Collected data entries
* * * * * * *

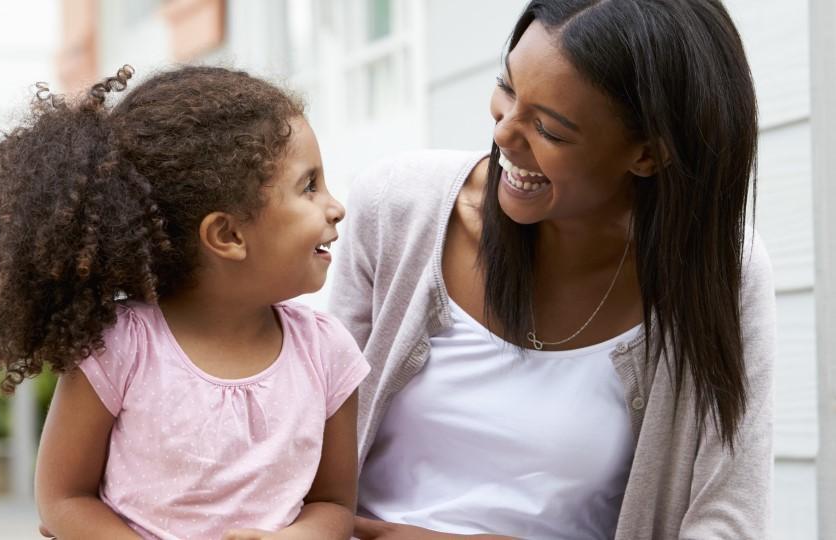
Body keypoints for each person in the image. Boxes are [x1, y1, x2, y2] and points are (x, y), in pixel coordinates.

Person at [331, 1, 775, 539]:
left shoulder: (720, 271)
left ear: (648, 155)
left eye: (550, 130)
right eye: (508, 88)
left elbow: (728, 520)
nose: (504, 135)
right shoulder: (397, 208)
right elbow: (300, 441)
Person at [0, 65, 369, 539]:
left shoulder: (327, 353)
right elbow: (64, 497)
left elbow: (332, 502)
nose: (335, 206)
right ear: (228, 235)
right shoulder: (123, 348)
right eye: (309, 186)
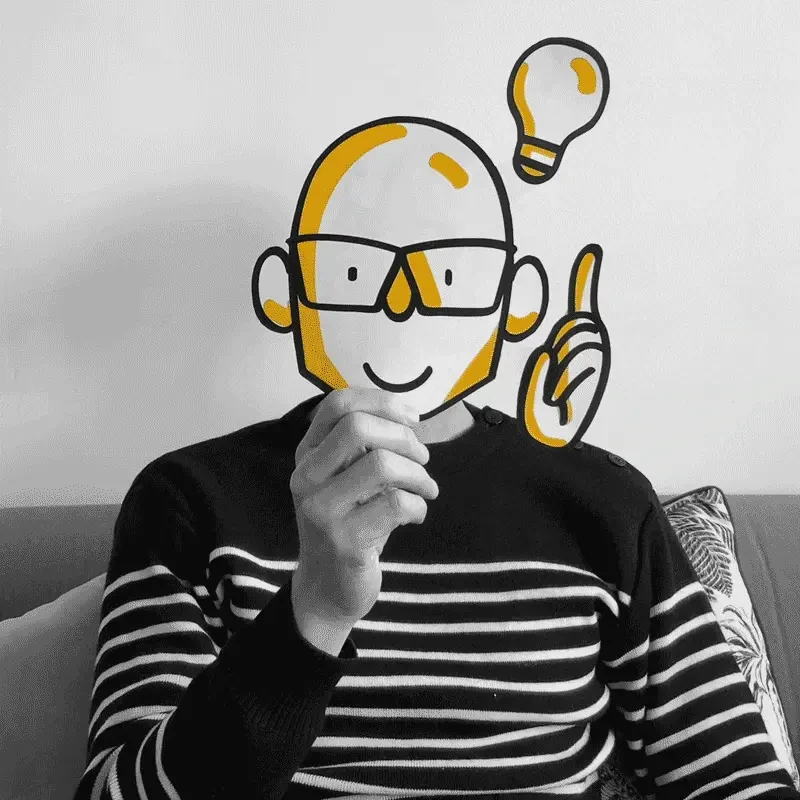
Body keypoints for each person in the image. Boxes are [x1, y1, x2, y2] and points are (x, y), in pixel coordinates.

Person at [74, 119, 800, 800]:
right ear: (284, 291)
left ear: (518, 299)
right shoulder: (187, 500)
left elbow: (737, 778)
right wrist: (313, 612)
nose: (399, 306)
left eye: (449, 277)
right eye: (352, 274)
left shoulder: (602, 501)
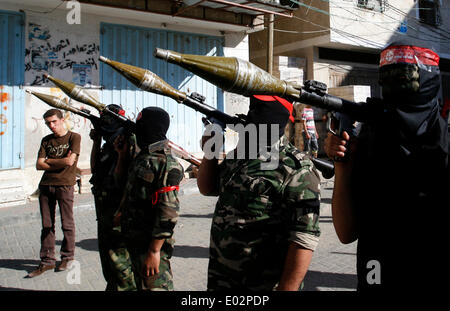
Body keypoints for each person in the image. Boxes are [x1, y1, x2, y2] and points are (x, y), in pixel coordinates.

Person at [324, 41, 448, 292]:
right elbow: (346, 232)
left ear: (427, 83)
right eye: (387, 80)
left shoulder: (445, 143)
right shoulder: (370, 140)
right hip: (376, 276)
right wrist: (342, 166)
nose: (394, 90)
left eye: (405, 79)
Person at [198, 95, 321, 291]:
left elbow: (304, 238)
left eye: (262, 110)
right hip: (221, 281)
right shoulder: (241, 154)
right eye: (253, 109)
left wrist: (287, 288)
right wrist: (209, 151)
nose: (253, 116)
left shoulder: (297, 168)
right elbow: (208, 188)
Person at [114, 106, 184, 291]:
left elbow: (168, 212)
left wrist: (154, 251)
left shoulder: (167, 164)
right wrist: (121, 156)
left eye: (141, 125)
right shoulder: (143, 156)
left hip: (150, 244)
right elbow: (127, 187)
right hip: (134, 240)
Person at [28, 109, 81, 278]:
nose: (51, 126)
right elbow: (39, 164)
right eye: (48, 123)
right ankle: (47, 261)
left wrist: (49, 161)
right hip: (46, 186)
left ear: (62, 120)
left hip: (65, 185)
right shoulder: (46, 140)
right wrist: (59, 161)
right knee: (47, 225)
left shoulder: (74, 137)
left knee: (67, 223)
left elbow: (70, 161)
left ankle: (67, 256)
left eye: (54, 122)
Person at [89, 104, 136, 291]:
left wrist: (122, 210)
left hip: (119, 212)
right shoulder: (109, 143)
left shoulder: (128, 141)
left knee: (121, 264)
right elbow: (95, 170)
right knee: (108, 262)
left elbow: (128, 182)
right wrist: (96, 142)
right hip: (104, 211)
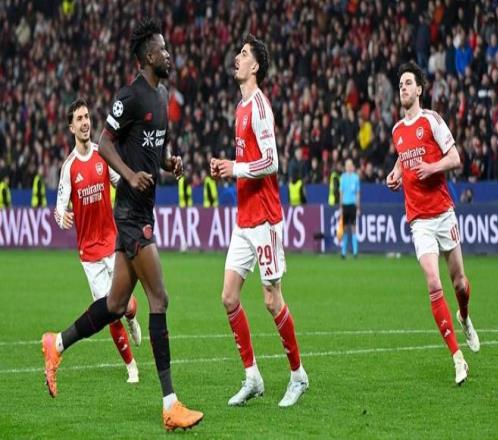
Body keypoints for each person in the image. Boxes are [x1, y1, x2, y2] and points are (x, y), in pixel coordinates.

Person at [41, 18, 203, 431]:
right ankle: (170, 404)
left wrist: (169, 163)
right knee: (159, 299)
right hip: (130, 216)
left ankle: (56, 343)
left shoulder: (162, 96)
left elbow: (154, 149)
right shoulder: (129, 96)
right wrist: (129, 176)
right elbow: (105, 143)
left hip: (143, 211)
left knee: (115, 306)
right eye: (162, 49)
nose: (168, 54)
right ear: (147, 56)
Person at [211, 34, 308, 408]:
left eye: (243, 53)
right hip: (244, 219)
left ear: (255, 66)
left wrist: (234, 167)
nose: (237, 57)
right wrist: (228, 167)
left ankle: (298, 375)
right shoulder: (240, 108)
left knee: (271, 299)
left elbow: (272, 161)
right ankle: (252, 376)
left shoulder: (260, 108)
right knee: (228, 296)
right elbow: (250, 160)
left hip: (265, 219)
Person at [386, 61, 480, 385]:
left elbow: (455, 158)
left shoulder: (432, 121)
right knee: (433, 283)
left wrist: (432, 168)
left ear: (420, 90)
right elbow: (404, 156)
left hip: (443, 213)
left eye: (408, 83)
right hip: (419, 220)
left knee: (459, 284)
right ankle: (458, 358)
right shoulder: (397, 130)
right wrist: (396, 173)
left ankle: (464, 316)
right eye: (400, 84)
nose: (403, 87)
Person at [54, 98, 141, 384]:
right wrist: (62, 217)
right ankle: (131, 366)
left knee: (126, 306)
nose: (85, 123)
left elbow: (120, 181)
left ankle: (132, 317)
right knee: (110, 313)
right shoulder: (69, 168)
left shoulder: (103, 155)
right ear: (71, 127)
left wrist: (133, 187)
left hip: (112, 244)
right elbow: (58, 208)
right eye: (79, 119)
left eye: (87, 117)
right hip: (89, 254)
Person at [339, 159, 360, 258]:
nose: (349, 167)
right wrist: (340, 207)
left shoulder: (356, 178)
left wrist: (358, 207)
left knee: (353, 228)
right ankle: (343, 252)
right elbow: (341, 193)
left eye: (350, 165)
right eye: (347, 166)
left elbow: (357, 193)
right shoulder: (342, 177)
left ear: (352, 167)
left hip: (352, 205)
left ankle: (355, 252)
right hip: (345, 205)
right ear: (345, 167)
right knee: (344, 229)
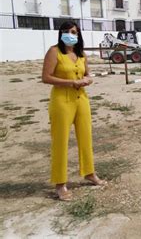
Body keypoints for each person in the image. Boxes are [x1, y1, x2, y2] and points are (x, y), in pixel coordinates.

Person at [42, 21, 106, 201]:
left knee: (86, 137)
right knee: (60, 141)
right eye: (66, 31)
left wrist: (87, 80)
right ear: (60, 33)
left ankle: (89, 172)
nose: (70, 34)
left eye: (73, 31)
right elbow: (46, 77)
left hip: (81, 99)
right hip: (62, 100)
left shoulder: (80, 53)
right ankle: (60, 183)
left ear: (78, 34)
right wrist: (71, 83)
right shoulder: (54, 52)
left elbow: (88, 74)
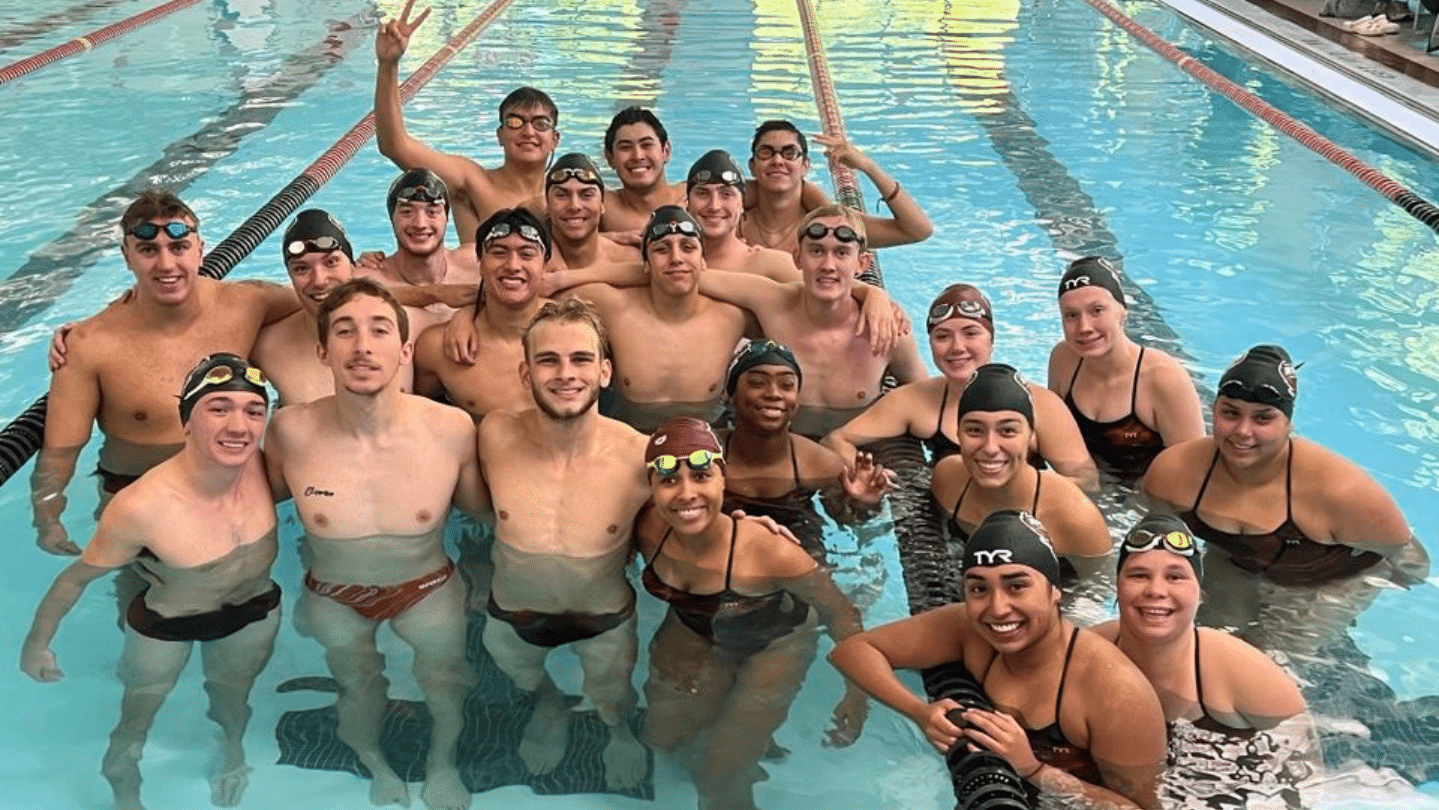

* * * * * * *

Above are records; repeat only the lines starting at the line with "nose: (237, 57)" and ending at the line with "right knee: (433, 283)", exactly as they appear, both included.

### ANSWER FOR THE TASK:
nose: (237, 57)
right wrist: (228, 167)
left ankle: (298, 375)
right shoulder: (240, 108)
left knee: (271, 299)
left elbow: (272, 161)
right ankle: (252, 376)
left shoulder: (260, 108)
right knee: (228, 296)
right elbow: (250, 160)
left hip: (265, 219)
Person at [386, 61, 480, 385]:
left elbow: (455, 158)
left shoulder: (432, 121)
right knee: (433, 283)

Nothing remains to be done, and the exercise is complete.